Recent MEKO designs, such as the ANZACs, incorporate a combat system bus, which should make modernization easy and relatively inexpensive. That may be why the Royal Australian Navy felt free to begin planning for a combat system upgrade for the ANZAC class even before they had been delivered.
In mid-October, Blohm + Voss garnered another major commercial success. Malaysia chose its MEKO 100 design for its new offshore patrol vessel (OPV), essentially a coast guard cutter; 26 ships may be built. The Blohm + Voss success seems particularly significant in that an Australian yard, Transfield, believed it had the inside track because its design had been developed in close coordination with Malaysian naval officers.

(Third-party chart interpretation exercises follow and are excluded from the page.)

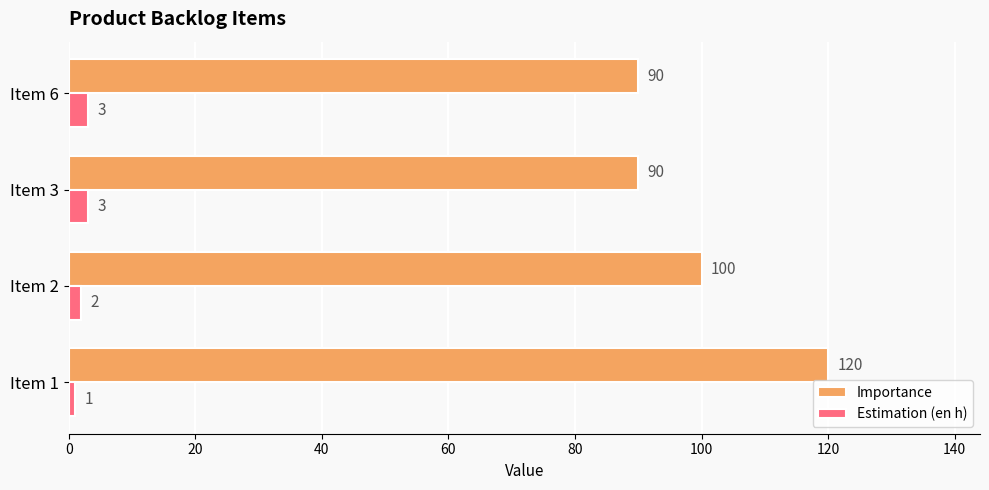

What is the difference between the maximum and minimum values in the Importance series?

30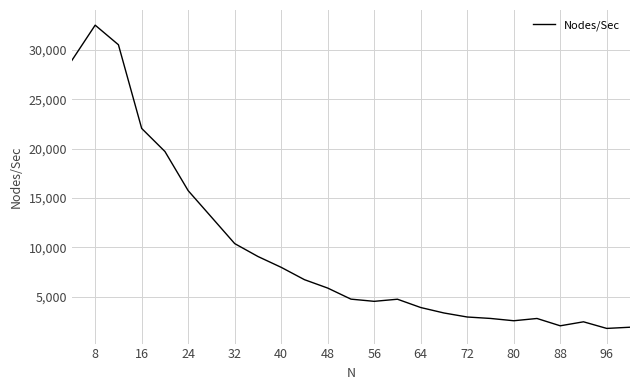

What is the smallest value displayed?

1770.8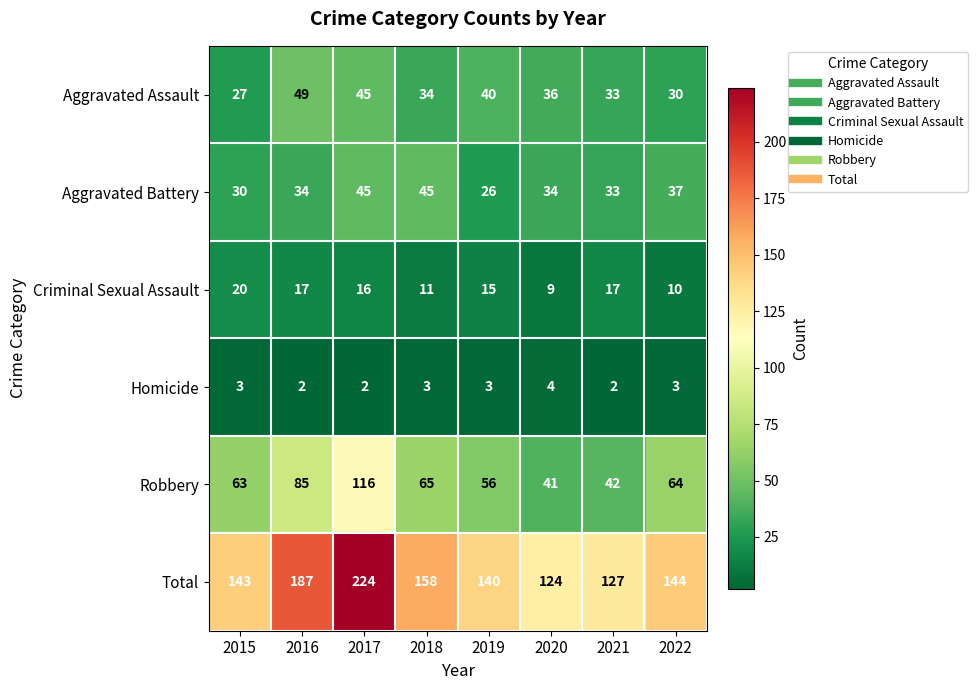

List the series in order of their peak value, lowest first.

Homicide, Criminal Sexual Assault, Aggravated Battery, Aggravated Assault, Robbery, Total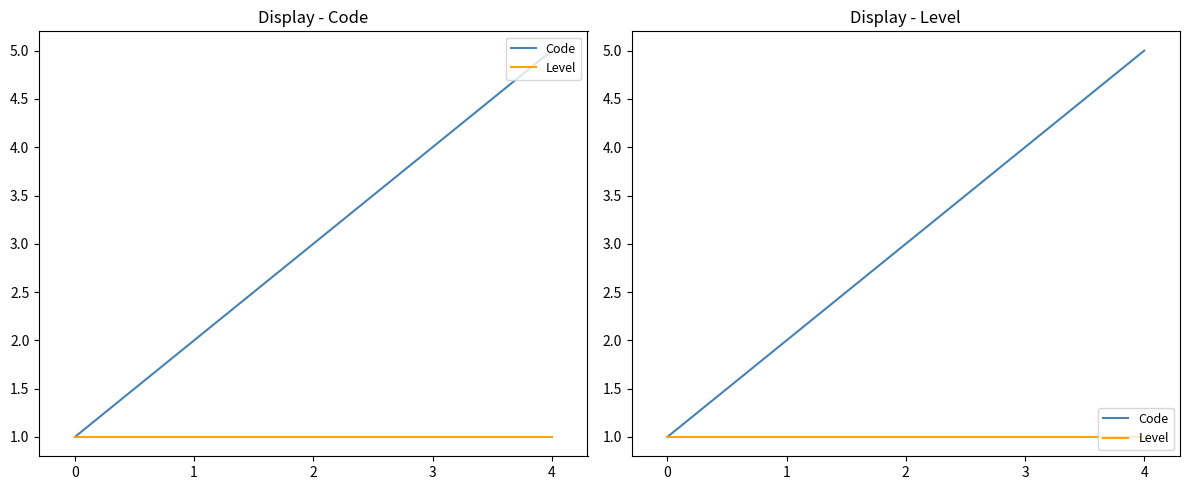

True or false: Level and Code cross at least once.

False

Transfield had expected to build ships both for Malaysia and Australia, which needs 12 to replace its present Fremantle-class patrol boats. Again, size is valued for seakeeping and endurance. It apparently costs relatively little, since Australia will be replacing 200-ton boats with 1,200-ton cutters. As in other warships, key costs are probably those of sensors and weapons, which may not vary very much between the patrol boats and the cutters. The cutters presumably will have computer-driven combat direction systems, but its elements are likely to be quite inexpensive. Software will be the main cost of the system, but that will be spread evenly over the entire class. Quite possibly the distributed 9LV system, already used on board the ANZAC class, will be adopted (its developer, Celsius, claims that much of the software is easily adaptable).
Malaysia also has high hopes. The OPVs are to be built at a newly privatized yard. An important proviso in the Malaysian request for proposals was that the designer transfer technology to help industrialize the country. Presumably Malaysia hopes to compete with Korea for the world OPV market. As yet that market has been small, despite widely publicized hopes that navies would rush to protect the 200-mile exclusive economic zones (EEZs) guaranteed under the Law of the Sea Treaty.
The Malaysian government is particularly interested in OPVs to enforce its fishing rights in the South China Sea. For some time, it has charged Thailand with large-scale poaching.
The Malaysian order coincided roughly with the onset of an economic crisis in Southeast Asia. Malaysia and Thailand were hit very hard. Even Singapore, a much more developed country, is suffering. What happens now? All of the stricken governments probably will need large World Bank loans-which generally dictates the abandonment of big government spending. On the other hand, U.S. experience in the 1930s suggests that public spending can reduce the pain of recession and also build the infrastructure needed for recovery. The Malaysian government is saying that it will continue some of its ambitious precrash projects. That probably includes the naval program.
The Chinese threat lies somewhere in the next century. Resources to build local forces to meet it, however, are disappearing down the region's crashing stock markets. If the Chinese continue to seek domination of the South China Sea, will the United States increase support to local powers? Conversely, will the locals try to entice the United States or some other Western power into supporting them? Until the crash, it seemed reasonable to argue that countries like Malaysia and Thailand were building forces more quickly than the Chinese, and that by the time the Chinese threat became serious, they might well be able to resist effectively. Now, that is not quite so clear.